Work item: Verbatim copy without images: return all of the data as it stands.

Data below:
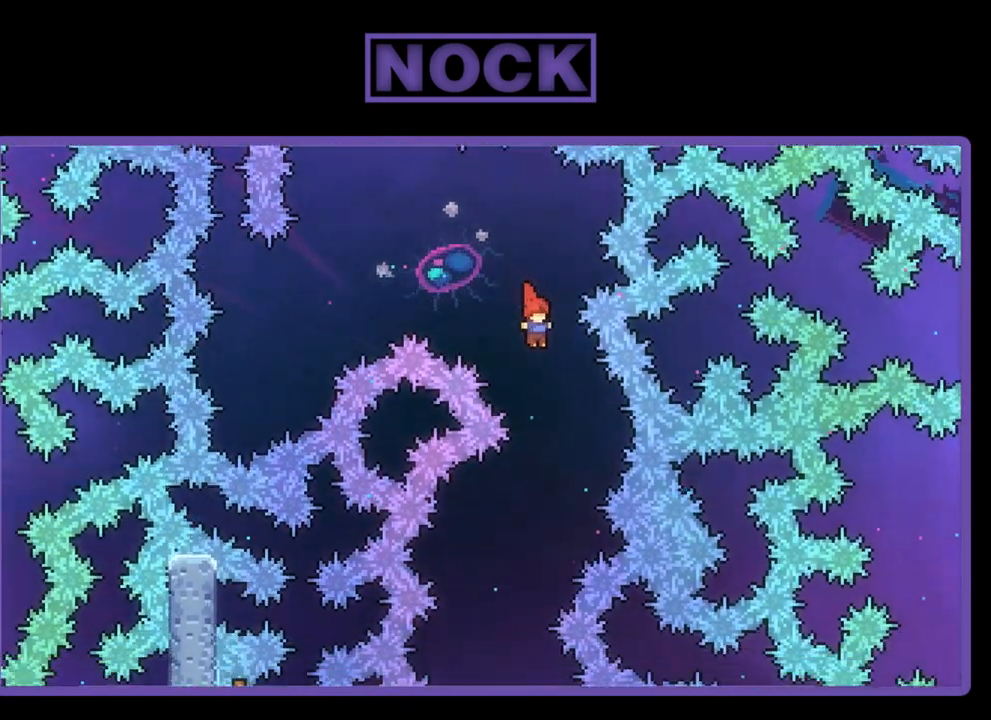
{"buttons": ["R2", "DPAD_DOWN", "DPAD_RIGHT"], "left_stick": "center", "events": [[67, "DPAD_LEFT", "down"], [400, "DPAD_LEFT", "up"], [467, "DPAD_RIGHT", "down"]]}
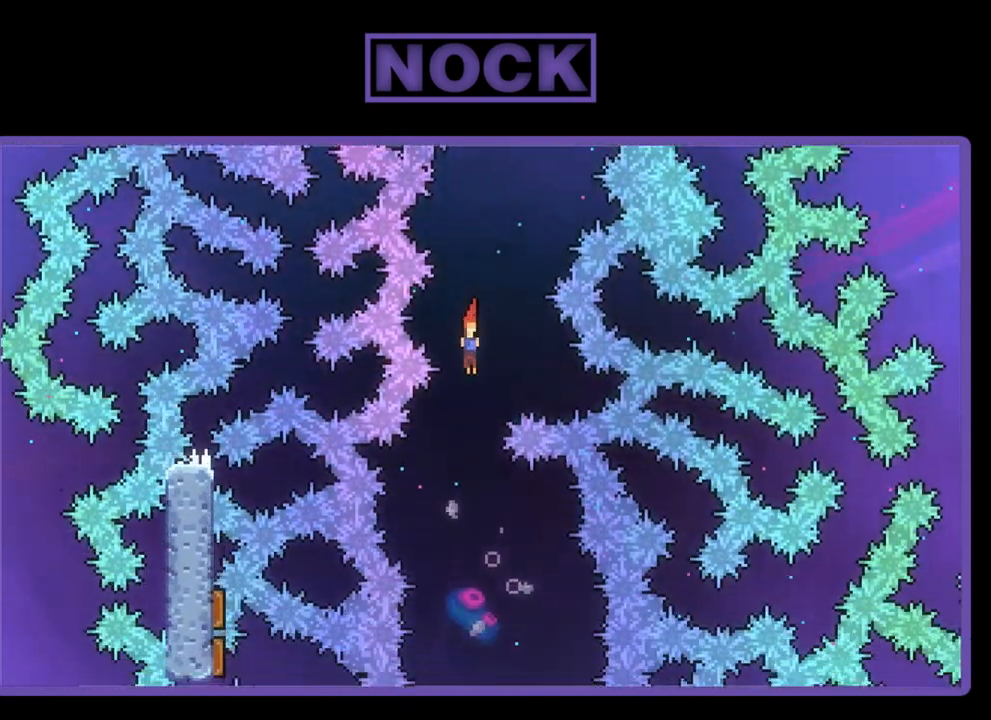
{"buttons": ["R2", "DPAD_DOWN", "DPAD_RIGHT"], "left_stick": "center", "events": [[67, "DPAD_RIGHT", "up"], [100, "DPAD_LEFT", "down"], [200, "DPAD_LEFT", "up"], [233, "DPAD_RIGHT", "down"]]}
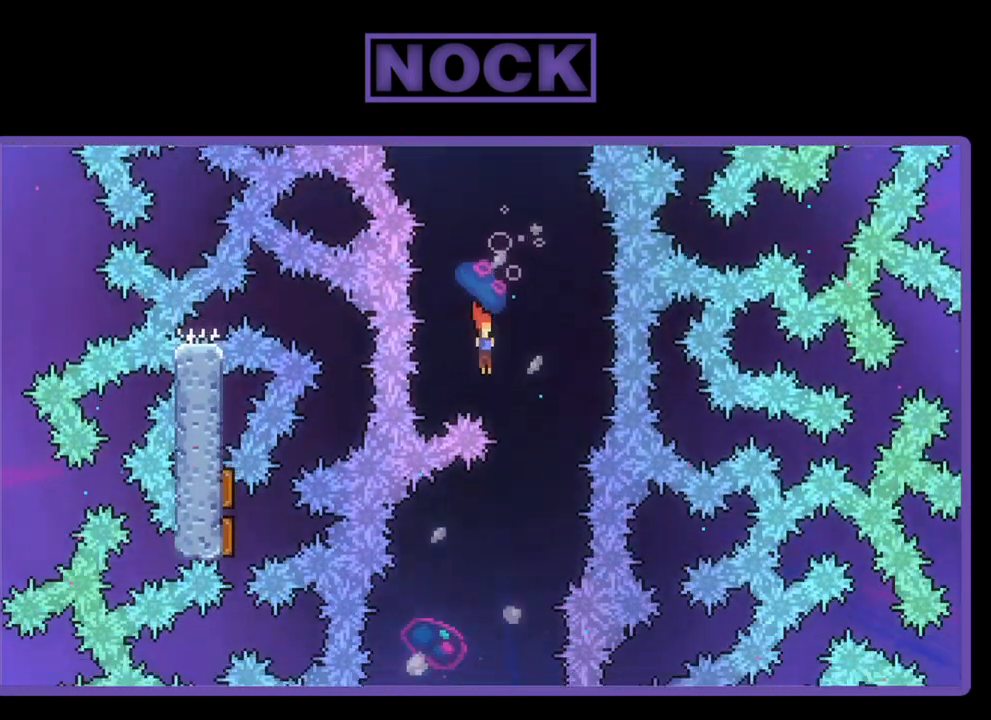
{"buttons": ["R2", "DPAD_DOWN"], "left_stick": "center", "events": [[67, "DPAD_RIGHT", "up"], [133, "DPAD_LEFT", "down"], [467, "DPAD_LEFT", "up"]]}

Solution:
{"buttons": ["R2", "DPAD_DOWN", "DPAD_RIGHT"], "left_stick": "center", "events": [[67, "DPAD_LEFT", "down"], [400, "DPAD_LEFT", "up"], [467, "DPAD_RIGHT", "down"]]}
{"buttons": ["R2", "DPAD_DOWN", "DPAD_RIGHT"], "left_stick": "center", "events": [[67, "DPAD_RIGHT", "up"], [100, "DPAD_LEFT", "down"], [200, "DPAD_LEFT", "up"], [233, "DPAD_RIGHT", "down"]]}
{"buttons": ["R2", "DPAD_DOWN"], "left_stick": "center", "events": [[67, "DPAD_RIGHT", "up"], [133, "DPAD_LEFT", "down"], [467, "DPAD_LEFT", "up"]]}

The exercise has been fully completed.